DATA UNDER STUDY Start Marker
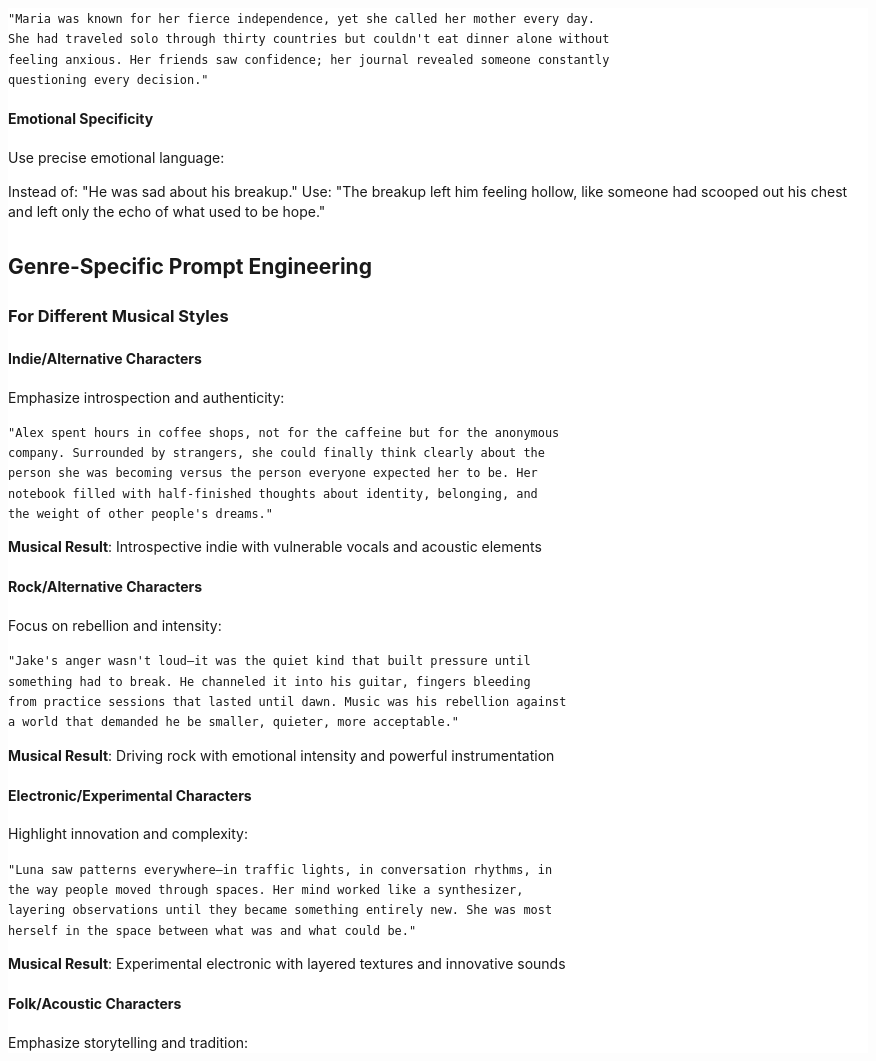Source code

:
 ```
"Maria was known for her fierce independence, yet she called her mother every day. 
She had traveled solo through thirty countries but couldn't eat dinner alone without 
feeling anxious. Her friends saw confidence; her journal revealed someone constantly 
questioning every decision."
```

#### Emotional Specificity
Use precise emotional language:

Instead of: "He was sad about his breakup."
Use: "The breakup left him feeling hollow, like someone had scooped out his chest 
and left only the echo of what used to be hope."

## Genre-Specific Prompt Engineering

### For Different Musical Styles

#### Indie/Alternative Characters
Emphasize introspection and authenticity:

```
"Alex spent hours in coffee shops, not for the caffeine but for the anonymous 
company. Surrounded by strangers, she could finally think clearly about the 
person she was becoming versus the person everyone expected her to be. Her 
notebook filled with half-finished thoughts about identity, belonging, and 
the weight of other people's dreams."
```

**Musical Result**: Introspective indie with vulnerable vocals and acoustic elements

#### Rock/Alternative Characters
Focus on rebellion and intensity:

```
"Jake's anger wasn't loud—it was the quiet kind that built pressure until 
something had to break. He channeled it into his guitar, fingers bleeding 
from practice sessions that lasted until dawn. Music was his rebellion against 
a world that demanded he be smaller, quieter, more acceptable."
```

**Musical Result**: Driving rock with emotional intensity and powerful instrumentation

#### Electronic/Experimental Characters
Highlight innovation and complexity:

```
"Luna saw patterns everywhere—in traffic lights, in conversation rhythms, in 
the way people moved through spaces. Her mind worked like a synthesizer, 
layering observations until they became something entirely new. She was most 
herself in the space between what was and what could be."
```

**Musical Result**: Experimental electronic with layered textures and innovative sounds

#### Folk/Acoustic Characters
Emphasize storytelling and tradition:
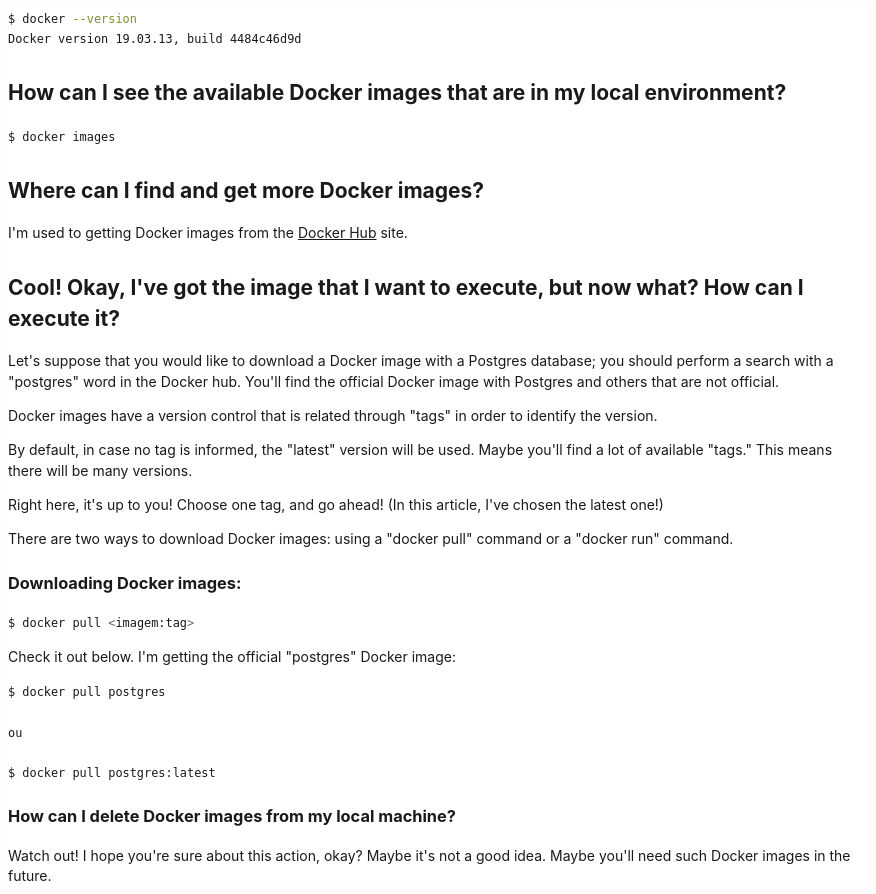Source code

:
 ```bash
$ docker --version
Docker version 19.03.13, build 4484c46d9d
```

## How can I see the available Docker images that are in my local environment?

```bash
$ docker images
```

## Where can I find and get more Docker images?

I'm used to getting Docker images from the [Docker Hub](https://hub.docker.com/) site.

## Cool! Okay, I've got the image that I want to execute, but now what? How can I execute it?

Let's suppose that you would like to download a Docker image with a Postgres database; you should perform a search with a "postgres" word in the Docker hub. You'll find the official Docker image with Postgres and others that are not official.

Docker images have a version control that is related through "tags" in order to identify the version.  

By default, in case no tag is informed, the "latest" version will be used. Maybe you'll find a lot of available "tags." This means there will be many versions. 

Right here, it's up to you! Choose one tag, and go ahead! (In this article, I've chosen the latest one!)

There are two ways to download Docker images: using a "docker pull" command or a "docker run" command. 

### Downloading Docker images:

```bash
$ docker pull <imagem:tag>
```

Check it out below. I'm getting the official "postgres" Docker image:

```bash
$ docker pull postgres

ou

$ docker pull postgres:latest

```

### How can I delete Docker images from my local machine?

Watch out! I hope you're sure about this action, okay? Maybe it's not a good idea. Maybe you'll need such Docker images in the future.
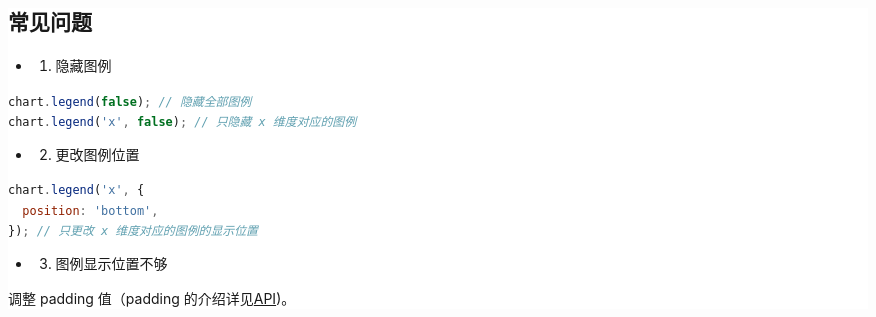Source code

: ## 常见问题

- 1. 隐藏图例

```javascript
chart.legend(false); // 隐藏全部图例
chart.legend('x', false); // 只隐藏 x 维度对应的图例
```

- 2. 更改图例位置

```javascript
chart.legend('x', {
  position: 'bottom',
}); // 只更改 x 维度对应的图例的显示位置
```

- 3. 图例显示位置不够

调整 padding 值（padding 的介绍详见[API](/en/docs/api/general/legend))。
DATA UNDER STUDY End Marker
TASK PROMPT — If a picture sits between the line containing "Highlight innovation and" and the line containing "## Where can", leave it out, and return the lines of that range above exactly, both ends included.

ANSWER SPACE —
Highlight innovation and complexity:

```
"Luna saw patterns everywhere—in traffic lights, in conversation rhythms, in 
the way people moved through spaces. Her mind worked like a synthesizer, 
layering observations until they became something entirely new. She was most 
herself in the space between what was and what could be."
```

**Musical Result**: Experimental electronic with layered textures and innovative sounds

#### Folk/Acoustic Characters
Emphasize storytelling and tradition:
Source code

:
 ```bash
$ docker --version
Docker version 19.03.13, build 4484c46d9d
```

## How can I see the available Docker images that are in my local environment?

```bash
$ docker images
```

## Where can I find and get more Docker images?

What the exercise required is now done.